Wacom have by far been the most popular and pretty much uncontested brand of digital art/drawing tablets for artists. I myself own a relatively cheap Wacom Bamboo Fun plug-in USB tablet but found that it didn’t really add up to the hype surrounding the quality of Wacom products. Don’t get me wrong, when the tablet worked it was great – however, it only ran smoothly a fraction of the time. Despite having the most up to date driver (because they haven’t updated their driver for my tablet in years) and the relevant computer requirements my tablet driver would frequently have issues that would result in a number of errors. Some symptoms included the pen pressure only working sporadically, meaning that the opacity and shape dynamics became non-variant and these two components are two of the most important and advantageous aspects of using a tablet for digital art. Needles to say, I was not impressed and the customer service was not helpful. After countless google searches and browsing forums it seems that others have also had the same problem as me and none of the solutions suggested corrected the problem.

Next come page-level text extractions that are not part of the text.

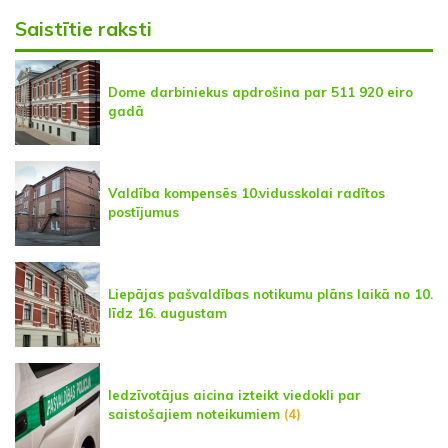
Saistītie raksti
Dome darbiniekus apdrošina par 511 920 eiro
gadā
Valdība kompensēs 10.vidusskolai radītos
postījumus
Liepājas pašvaldības notikumu plāns laikā no 10.
līdz 16. augustam
Iedzīvotājus aicina izteikt viedokli par
saistošajiem noteikumiem
(4)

For a while I wanted to try a stand alone drawing tablet where you draw directly on to the screen and have the artwork directly below the tip of the pen rather than on a separate monitor but there isn’t such a thing as a cheap or rentable tablet such as this. Prices range from approximately £300 to £2000 (for the high end professional quality ones) and I was reluctant to spend that amount of money for something I just wanted to try and wasn’t guaranteed to persist with and enjoy.
As luck would have it I’ve been able to borrow an iPad Pro for a few weeks and have been pretty impressed with it. Obviously it has tonnes of other features besides the digital art aspect but that’s the only thing that I’ll be reviewing it for.
The pen is nice and smooth and fits the hand comfortably. I have no issue with the levels of pressure it has and you can also use the side of the pen as well as the tip which is a nice if unusual feature. The charging of the pen is a little odd. You have to remove the lid (the magnetic lid is a little too tempting to play with) and hope you don’t end up accidentally losing it before sticking the pen USB stick fashion into the charging port of the iPad. It charges very quickly – about 10 seconds of charge will give the pen at least an hour – but the way that it’s charging seems very precarious as one accidental nudge could damage both the pen and the iPad. It doesn’t have an eraser at the top of the pen unlike Wacom’s pens. The nib is able to be screwed off an replaced with a new tip if need be and it’s worth noting that there is no place on the iPad to store the pen, only with the cover cases is there a place for it and you really don’t want to lose your pen considering that a replacement is approximately £50.
A slightly more well thought out pen design is my only issue with the iPad Pro, apart from my wistful wishing for it to be slightly less expensive. Procreate is one of the most popular apps for digital artists using an apple product to use (and it’s only around £3) and the program is great. There’s a whole multitude of brushes from pencils, more traditional types, heavily textures brushes, pens, airbrushes, traditional media and some nice textured brushes for things like water, wood and metal as well as glowing lights and nebula. The brushes are very easy to modify and create your own as well and you can always reset the brush if need be. The tools within Procreate are pretty similar to digital art programs like Photoshop, Corel Painter and Paint Tool SAI with the layers, layer options, layer locking, pallets, colour wheel, image transform, tools like blending and erasing and so on. It also has a really nifty feature that is automatically (unless you go into setting and change this option) creates a video of the brush strokes on the screen and makes a speed-painting of the whole process that you can watch and export. Surprisingly, this doesn’t appear to slow the app down at all and there isn’t a lag. You have the ability to export your artwork in a range of file formats, including a Photoshop file which is nice. There’s a nice tool to allow you to flip your canvas as well.
My minor critiques with the program is that there isn’t a feature for drawing straight lines (and also vector drawing coming to think of it) and that the transform options are a bit limited – you can change the scale and rotate it but there’s so warping option currently. But apart from that I really enjoy using the app and the iPad Pro pencil.
Unfortunately I can’t compare it to other high end drawing tablets like Wacom’s Cintiq tablet so I don’t know how it compares to those. This is in no way a fair comparison between Wacom’s products and Apple’s, just my own personal experience of the two.
In terms of having a tablet that I can draw directly onto rather than having to hook it up to a computer, it’s been a really nice way of working. I can paint in comfort wherever I want – the portability is great and has made a lot of difference for me personally. I like the direct interactivity with the screen and feel a lot more in control that I do with a USB drawing tablet. It’s made a huge change in how motivated I am to paint and how much more productive I have been because of it. It’s made me want to get a non-USB tablet which may or may not be a good thing. I’m planning to look into other less expensive tablets as I don’t need all the functions something like an iPad has, I only want to use it for the purposes of digital art.